SUPPLIED DATA:
....................
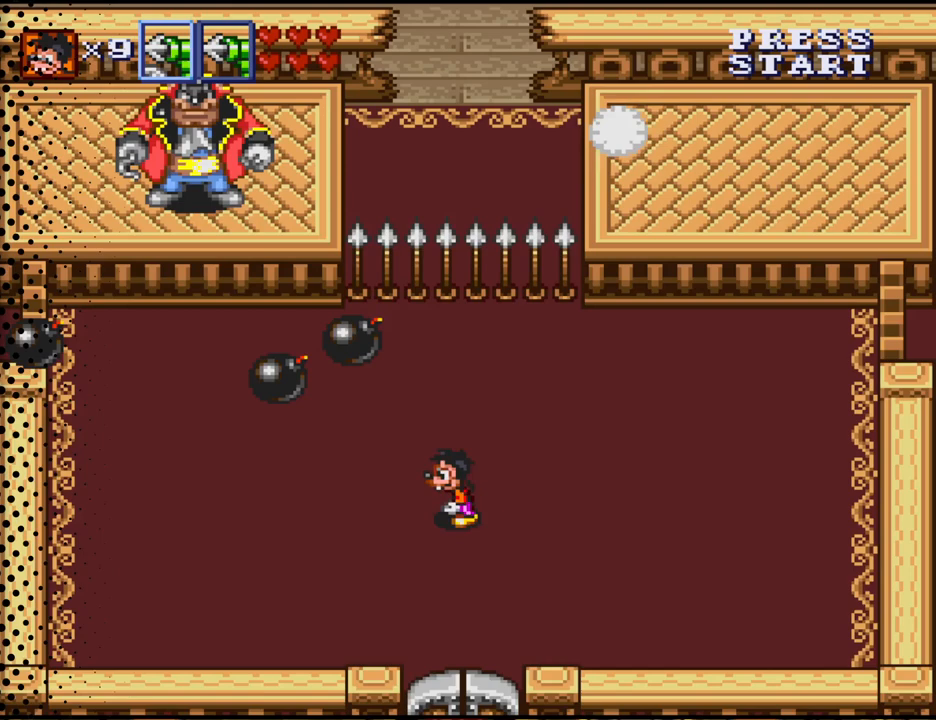
{"buttons": ["DPAD_UP", "DPAD_LEFT"], "events": [[233, "DPAD_UP", "down"]]}
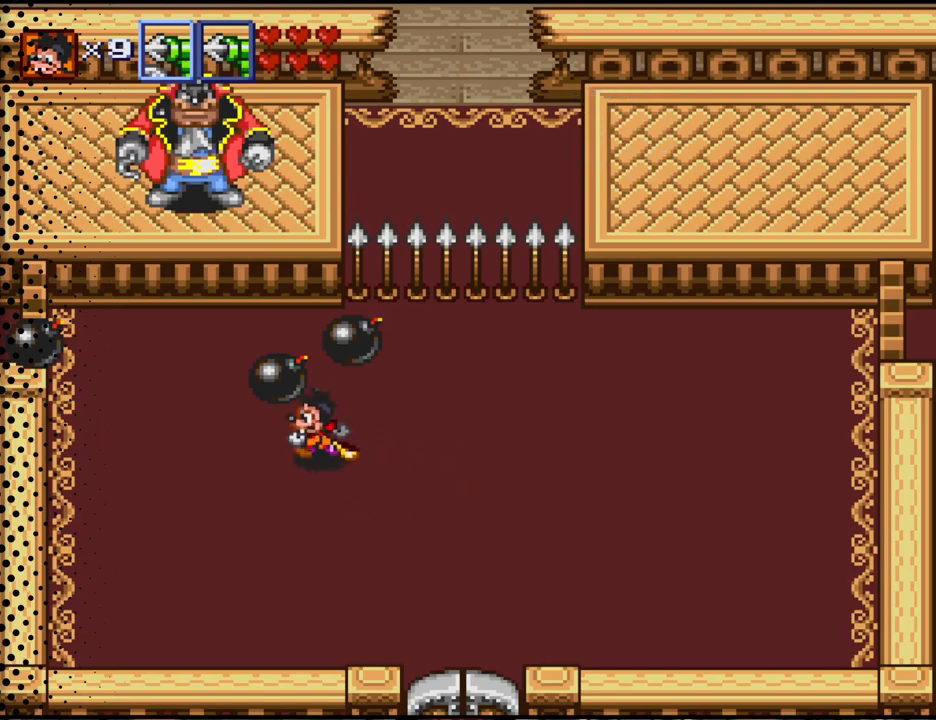
{"buttons": ["DPAD_DOWN", "DPAD_RIGHT"], "events": [[133, "DPAD_LEFT", "up"], [233, "B", "down"], [333, "DPAD_UP", "up"], [367, "B", "up"], [367, "DPAD_RIGHT", "down"], [400, "DPAD_DOWN", "down"]]}
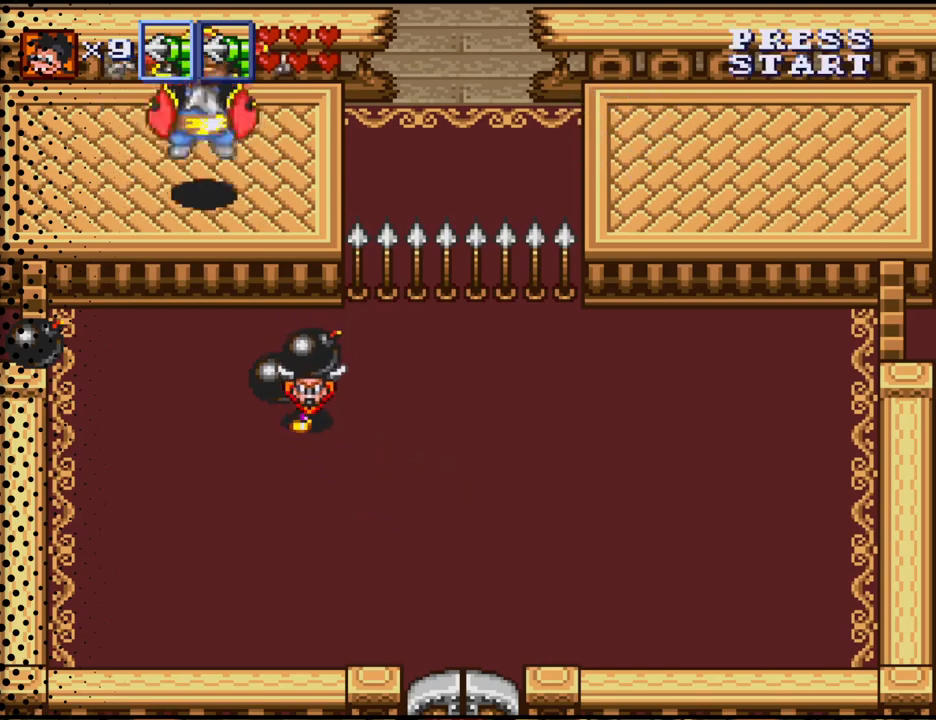
{"buttons": ["DPAD_DOWN", "DPAD_RIGHT"], "events": []}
....................
BRIEF: Down to the final line, restate the material above word for word, but omit its pictures.

PROBLEM SOLUTION:
{"buttons": ["DPAD_UP", "DPAD_LEFT"], "events": [[233, "DPAD_UP", "down"]]}
{"buttons": ["DPAD_DOWN", "DPAD_RIGHT"], "events": [[133, "DPAD_LEFT", "up"], [233, "B", "down"], [333, "DPAD_UP", "up"], [367, "B", "up"], [367, "DPAD_RIGHT", "down"], [400, "DPAD_DOWN", "down"]]}
{"buttons": ["DPAD_DOWN", "DPAD_RIGHT"], "events": []}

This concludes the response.